After this conversation the idea emerged that if she was more involved, things might improve on the home front. Perhaps, Tony suggested, I could do with some extra help? Fiona was a freelance reporter. She had started on the
Daily Express,
where her father had been a journalist. She sometimes did things for the in-house magazine for the House of Commons and had always been political.

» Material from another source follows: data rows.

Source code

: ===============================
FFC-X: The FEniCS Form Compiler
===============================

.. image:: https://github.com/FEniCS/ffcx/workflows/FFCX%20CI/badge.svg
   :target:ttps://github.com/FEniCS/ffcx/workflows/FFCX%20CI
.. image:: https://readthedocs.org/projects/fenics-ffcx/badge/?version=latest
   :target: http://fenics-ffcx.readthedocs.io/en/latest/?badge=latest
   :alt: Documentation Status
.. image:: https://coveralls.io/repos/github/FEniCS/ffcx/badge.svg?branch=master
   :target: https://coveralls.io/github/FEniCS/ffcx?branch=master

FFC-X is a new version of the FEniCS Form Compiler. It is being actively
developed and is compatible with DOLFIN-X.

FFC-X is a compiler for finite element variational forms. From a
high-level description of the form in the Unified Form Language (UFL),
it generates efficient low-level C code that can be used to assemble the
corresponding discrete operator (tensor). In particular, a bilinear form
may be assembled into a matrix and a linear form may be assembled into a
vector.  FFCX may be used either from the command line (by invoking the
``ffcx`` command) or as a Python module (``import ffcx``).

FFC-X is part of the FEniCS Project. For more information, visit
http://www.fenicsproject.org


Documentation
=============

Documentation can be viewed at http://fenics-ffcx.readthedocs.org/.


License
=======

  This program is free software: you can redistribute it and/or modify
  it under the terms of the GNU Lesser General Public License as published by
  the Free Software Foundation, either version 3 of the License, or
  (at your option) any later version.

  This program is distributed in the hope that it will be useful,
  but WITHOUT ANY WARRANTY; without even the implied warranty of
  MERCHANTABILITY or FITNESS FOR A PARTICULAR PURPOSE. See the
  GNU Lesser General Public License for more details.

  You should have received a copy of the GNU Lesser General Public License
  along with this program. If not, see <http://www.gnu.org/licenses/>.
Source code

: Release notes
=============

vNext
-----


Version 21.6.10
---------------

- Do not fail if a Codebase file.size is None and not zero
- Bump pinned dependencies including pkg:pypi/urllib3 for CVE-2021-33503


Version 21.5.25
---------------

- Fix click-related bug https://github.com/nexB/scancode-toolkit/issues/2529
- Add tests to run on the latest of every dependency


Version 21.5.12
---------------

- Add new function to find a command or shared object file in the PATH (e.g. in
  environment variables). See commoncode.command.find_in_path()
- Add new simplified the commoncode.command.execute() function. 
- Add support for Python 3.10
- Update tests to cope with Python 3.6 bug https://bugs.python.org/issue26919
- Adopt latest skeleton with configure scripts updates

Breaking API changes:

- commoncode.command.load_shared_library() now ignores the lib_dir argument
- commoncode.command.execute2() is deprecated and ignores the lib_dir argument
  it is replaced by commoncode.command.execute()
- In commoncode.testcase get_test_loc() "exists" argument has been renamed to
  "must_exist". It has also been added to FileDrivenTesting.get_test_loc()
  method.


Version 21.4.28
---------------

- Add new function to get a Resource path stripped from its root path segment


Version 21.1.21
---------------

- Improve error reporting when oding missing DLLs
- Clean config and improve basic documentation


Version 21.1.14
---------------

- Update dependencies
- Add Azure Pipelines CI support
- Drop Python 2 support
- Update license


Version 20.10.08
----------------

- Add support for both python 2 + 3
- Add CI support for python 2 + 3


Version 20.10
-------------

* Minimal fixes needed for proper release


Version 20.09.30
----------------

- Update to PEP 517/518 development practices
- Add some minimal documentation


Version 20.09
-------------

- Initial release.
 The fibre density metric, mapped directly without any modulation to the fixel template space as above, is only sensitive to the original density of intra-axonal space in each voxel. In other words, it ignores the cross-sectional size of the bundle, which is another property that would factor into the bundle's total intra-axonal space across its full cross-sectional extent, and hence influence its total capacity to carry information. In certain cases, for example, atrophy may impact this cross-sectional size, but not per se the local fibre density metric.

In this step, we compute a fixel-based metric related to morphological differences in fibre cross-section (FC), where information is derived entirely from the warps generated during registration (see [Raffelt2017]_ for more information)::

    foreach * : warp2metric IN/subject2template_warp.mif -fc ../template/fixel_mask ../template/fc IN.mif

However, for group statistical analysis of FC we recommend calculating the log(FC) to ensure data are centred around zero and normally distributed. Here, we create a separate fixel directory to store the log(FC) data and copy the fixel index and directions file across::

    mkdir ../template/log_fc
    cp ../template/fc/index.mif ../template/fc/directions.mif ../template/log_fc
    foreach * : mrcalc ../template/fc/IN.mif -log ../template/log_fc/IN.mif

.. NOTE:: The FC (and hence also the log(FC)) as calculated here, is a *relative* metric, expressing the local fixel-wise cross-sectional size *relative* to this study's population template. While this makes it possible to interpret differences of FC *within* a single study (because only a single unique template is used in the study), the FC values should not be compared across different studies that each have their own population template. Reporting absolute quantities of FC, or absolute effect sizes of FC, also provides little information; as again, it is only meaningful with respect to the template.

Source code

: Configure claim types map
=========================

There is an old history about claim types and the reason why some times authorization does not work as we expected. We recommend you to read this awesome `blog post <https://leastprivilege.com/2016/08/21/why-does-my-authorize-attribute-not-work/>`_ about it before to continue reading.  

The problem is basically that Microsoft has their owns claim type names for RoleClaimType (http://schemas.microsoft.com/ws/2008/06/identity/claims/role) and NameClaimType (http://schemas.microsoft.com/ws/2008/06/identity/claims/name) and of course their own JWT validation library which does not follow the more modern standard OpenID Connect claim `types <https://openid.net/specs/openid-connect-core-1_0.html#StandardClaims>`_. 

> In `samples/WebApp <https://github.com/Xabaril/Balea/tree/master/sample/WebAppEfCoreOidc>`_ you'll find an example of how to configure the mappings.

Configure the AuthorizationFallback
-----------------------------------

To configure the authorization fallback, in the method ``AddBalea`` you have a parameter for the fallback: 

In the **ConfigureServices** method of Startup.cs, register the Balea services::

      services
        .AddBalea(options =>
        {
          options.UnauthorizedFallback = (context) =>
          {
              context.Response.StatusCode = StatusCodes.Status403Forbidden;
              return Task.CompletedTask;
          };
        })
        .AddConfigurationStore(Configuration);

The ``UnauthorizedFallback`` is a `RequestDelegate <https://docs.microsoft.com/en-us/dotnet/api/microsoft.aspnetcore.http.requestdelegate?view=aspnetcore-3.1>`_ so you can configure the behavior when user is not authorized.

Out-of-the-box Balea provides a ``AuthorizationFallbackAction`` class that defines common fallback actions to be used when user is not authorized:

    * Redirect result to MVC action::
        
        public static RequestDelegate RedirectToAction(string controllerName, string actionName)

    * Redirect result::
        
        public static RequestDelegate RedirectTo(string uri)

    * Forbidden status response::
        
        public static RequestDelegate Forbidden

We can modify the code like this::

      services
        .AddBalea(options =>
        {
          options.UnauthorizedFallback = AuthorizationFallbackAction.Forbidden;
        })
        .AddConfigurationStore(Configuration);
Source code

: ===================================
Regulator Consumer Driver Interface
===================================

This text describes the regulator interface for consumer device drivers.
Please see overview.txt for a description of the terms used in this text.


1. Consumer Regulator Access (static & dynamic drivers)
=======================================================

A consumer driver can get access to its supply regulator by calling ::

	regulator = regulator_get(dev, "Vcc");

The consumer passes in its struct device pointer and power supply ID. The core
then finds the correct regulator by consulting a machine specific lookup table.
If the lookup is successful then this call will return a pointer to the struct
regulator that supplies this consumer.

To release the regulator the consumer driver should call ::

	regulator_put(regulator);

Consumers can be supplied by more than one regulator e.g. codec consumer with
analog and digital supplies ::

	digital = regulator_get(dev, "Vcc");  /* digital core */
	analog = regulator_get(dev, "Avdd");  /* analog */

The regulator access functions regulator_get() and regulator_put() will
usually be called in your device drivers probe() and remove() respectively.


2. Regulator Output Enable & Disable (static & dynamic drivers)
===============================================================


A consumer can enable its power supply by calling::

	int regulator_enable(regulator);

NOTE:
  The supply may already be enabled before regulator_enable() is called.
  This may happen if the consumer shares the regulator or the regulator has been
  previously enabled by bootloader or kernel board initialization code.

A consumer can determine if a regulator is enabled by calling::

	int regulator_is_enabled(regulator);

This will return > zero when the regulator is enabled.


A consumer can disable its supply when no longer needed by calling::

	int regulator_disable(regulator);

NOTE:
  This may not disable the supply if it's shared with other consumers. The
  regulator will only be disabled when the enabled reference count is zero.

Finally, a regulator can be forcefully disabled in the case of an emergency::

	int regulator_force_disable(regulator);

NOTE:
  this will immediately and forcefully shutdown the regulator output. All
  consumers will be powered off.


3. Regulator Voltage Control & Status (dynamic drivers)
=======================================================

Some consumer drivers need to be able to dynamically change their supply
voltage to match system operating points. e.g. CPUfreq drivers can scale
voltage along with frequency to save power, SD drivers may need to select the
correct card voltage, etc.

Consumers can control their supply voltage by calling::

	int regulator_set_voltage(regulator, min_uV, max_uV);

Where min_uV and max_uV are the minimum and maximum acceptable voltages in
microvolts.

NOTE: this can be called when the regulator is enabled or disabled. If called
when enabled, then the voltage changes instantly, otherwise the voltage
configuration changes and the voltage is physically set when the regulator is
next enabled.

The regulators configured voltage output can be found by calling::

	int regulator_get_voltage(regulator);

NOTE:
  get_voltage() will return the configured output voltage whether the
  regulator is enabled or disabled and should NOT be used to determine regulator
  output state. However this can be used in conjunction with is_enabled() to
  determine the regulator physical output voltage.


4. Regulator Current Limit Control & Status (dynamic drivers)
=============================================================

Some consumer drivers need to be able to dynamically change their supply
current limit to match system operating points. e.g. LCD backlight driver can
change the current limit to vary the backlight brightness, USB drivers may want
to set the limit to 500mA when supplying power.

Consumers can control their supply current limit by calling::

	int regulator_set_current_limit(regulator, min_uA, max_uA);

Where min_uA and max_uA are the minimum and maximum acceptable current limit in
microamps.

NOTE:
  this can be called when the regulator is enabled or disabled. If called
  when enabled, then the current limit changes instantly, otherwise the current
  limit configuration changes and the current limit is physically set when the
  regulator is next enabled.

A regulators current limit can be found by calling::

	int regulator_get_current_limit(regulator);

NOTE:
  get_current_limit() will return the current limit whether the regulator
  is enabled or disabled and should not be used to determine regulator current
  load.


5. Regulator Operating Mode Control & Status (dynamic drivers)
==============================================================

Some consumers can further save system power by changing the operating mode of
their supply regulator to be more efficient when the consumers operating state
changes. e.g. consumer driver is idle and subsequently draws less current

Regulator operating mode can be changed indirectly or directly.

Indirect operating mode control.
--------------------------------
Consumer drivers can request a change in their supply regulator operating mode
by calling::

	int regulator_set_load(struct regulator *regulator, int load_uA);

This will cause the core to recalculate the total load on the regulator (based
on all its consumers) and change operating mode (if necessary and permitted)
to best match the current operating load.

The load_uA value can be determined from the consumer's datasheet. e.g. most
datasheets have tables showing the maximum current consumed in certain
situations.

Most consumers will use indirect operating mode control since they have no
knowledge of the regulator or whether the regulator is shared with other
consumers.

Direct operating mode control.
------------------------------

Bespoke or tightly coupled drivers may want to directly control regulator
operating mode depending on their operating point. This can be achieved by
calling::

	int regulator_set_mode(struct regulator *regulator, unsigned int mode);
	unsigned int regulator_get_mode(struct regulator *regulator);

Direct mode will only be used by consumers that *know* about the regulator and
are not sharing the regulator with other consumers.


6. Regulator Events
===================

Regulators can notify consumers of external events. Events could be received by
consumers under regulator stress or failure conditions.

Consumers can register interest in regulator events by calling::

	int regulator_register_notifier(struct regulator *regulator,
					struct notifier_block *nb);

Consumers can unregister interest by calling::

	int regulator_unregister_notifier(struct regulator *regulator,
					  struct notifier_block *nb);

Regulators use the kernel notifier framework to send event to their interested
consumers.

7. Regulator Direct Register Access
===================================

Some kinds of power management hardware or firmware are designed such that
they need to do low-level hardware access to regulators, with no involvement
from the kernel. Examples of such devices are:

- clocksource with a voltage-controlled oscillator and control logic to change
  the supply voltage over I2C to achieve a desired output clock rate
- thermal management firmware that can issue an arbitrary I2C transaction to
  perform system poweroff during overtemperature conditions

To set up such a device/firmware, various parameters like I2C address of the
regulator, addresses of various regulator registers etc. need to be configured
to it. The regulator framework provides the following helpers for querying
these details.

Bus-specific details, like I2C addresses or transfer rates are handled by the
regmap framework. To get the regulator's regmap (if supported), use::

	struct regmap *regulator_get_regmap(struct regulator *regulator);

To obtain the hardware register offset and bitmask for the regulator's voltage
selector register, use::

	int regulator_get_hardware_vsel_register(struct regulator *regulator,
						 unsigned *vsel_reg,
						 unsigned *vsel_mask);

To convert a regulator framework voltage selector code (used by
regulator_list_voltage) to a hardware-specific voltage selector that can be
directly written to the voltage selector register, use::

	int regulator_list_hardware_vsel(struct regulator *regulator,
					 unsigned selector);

Fiona is very attractive, with a shock of blond hair, and also strong-minded and determined. But she can be very unforgiving. At that time it’s fair to say I didn’t know her very well, but we were friendly, and I trusted her. The first thing she did in her new role was to get Philip Gould, the Labour Party’s poll adviser, to slip a few questions into some of his focus groups to find out what people thought of me. As she was friendly with Lindsay Nicholson, then editor of
Prima,
a women’s magazine, Fiona arranged for me to be a guest editor for the tenth-anniversary issue. Lindsay’s husband, John Merritt, had been a trainee reporter with Alastair, and they had become great friends. John had died of leukemia in 1993, leaving Lindsay with a three-year-old and pregnant with their second daughter — a terrible story. I took to Lindsay immediately — a really nice woman, a fantastically capable editor, and a good Catholic girl like me.